Data entries:
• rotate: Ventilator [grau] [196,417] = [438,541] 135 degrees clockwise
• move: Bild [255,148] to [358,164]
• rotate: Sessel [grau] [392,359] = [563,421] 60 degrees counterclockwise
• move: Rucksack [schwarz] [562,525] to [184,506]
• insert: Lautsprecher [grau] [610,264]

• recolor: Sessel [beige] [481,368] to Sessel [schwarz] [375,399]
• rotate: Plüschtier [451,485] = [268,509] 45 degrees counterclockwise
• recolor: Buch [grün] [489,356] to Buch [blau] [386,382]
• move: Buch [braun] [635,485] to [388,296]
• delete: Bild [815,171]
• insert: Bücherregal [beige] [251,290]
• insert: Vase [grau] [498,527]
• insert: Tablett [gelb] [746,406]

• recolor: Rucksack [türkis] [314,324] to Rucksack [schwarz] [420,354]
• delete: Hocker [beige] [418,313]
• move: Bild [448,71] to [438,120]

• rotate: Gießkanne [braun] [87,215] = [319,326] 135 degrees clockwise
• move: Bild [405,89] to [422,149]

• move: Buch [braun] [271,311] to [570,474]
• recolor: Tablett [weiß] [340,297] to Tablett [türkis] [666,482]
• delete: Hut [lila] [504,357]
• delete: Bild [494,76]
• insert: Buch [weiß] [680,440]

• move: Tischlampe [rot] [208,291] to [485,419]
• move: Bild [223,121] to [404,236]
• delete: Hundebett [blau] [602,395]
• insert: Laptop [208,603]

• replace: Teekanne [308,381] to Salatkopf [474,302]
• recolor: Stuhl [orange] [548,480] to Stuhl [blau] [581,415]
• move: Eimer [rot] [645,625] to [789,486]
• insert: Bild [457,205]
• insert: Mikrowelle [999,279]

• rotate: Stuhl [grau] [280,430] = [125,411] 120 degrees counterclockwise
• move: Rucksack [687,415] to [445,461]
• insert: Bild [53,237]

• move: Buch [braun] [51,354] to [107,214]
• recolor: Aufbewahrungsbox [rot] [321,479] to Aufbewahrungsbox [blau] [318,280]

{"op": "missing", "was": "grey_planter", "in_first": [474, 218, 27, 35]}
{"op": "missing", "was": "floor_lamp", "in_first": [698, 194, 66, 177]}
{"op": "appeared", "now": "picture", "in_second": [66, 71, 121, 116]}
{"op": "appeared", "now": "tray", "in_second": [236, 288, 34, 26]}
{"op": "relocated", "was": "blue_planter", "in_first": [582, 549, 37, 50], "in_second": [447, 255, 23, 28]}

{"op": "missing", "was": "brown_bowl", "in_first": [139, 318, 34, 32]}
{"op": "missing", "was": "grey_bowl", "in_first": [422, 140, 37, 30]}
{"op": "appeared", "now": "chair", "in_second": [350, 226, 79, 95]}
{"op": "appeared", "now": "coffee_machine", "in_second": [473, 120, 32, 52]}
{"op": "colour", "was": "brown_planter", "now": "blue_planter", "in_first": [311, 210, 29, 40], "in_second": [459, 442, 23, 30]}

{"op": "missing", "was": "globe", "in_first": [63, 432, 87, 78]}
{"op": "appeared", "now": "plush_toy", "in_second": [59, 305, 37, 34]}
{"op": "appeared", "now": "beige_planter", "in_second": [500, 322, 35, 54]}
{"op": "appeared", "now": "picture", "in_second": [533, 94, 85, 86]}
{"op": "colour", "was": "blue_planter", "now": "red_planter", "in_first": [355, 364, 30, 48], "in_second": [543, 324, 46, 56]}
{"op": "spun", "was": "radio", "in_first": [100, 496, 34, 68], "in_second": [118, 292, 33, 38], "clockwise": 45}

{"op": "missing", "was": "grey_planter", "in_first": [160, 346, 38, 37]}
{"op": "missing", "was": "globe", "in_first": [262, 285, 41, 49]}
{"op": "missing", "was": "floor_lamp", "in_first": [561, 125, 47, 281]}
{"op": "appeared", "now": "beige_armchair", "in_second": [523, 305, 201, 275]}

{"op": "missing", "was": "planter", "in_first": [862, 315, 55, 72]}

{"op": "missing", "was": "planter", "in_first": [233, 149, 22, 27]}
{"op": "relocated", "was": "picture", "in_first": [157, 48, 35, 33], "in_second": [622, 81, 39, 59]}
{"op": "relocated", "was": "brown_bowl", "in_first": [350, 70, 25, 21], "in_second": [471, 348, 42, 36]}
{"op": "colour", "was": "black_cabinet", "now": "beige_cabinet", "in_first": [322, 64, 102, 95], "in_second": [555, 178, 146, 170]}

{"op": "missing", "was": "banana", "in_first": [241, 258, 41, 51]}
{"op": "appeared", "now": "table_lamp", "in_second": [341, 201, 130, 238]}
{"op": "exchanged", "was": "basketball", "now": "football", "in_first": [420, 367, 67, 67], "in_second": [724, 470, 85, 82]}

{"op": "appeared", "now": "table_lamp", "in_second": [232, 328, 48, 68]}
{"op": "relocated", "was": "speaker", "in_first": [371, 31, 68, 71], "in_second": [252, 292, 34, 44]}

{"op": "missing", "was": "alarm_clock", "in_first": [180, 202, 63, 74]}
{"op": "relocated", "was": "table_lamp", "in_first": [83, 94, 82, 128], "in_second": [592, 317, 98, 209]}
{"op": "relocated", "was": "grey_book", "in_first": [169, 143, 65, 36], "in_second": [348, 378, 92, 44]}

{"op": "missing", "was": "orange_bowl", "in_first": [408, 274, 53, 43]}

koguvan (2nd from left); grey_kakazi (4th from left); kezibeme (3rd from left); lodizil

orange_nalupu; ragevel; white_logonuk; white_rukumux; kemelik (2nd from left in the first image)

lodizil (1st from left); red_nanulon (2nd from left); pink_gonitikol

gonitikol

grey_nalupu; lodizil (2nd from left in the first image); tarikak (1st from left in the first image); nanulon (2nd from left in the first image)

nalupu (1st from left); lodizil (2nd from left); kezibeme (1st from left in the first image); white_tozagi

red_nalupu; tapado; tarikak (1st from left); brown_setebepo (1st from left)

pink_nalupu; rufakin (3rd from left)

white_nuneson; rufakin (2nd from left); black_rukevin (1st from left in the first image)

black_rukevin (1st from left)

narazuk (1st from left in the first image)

> _PROBLEM STATEMENT_
Copying word for word, give each line of the data above from the first one through the line containing "[562,525] to [184,506]", and nothing else.

> _YOUR RESPONSE_
• rotate: Ventilator [grau] [196,417] = [438,541] 135 degrees clockwise
• move: Bild [255,148] to [358,164]
• rotate: Sessel [grau] [392,359] = [563,421] 60 degrees counterclockwise
• move: Rucksack [schwarz] [562,525] to [184,506]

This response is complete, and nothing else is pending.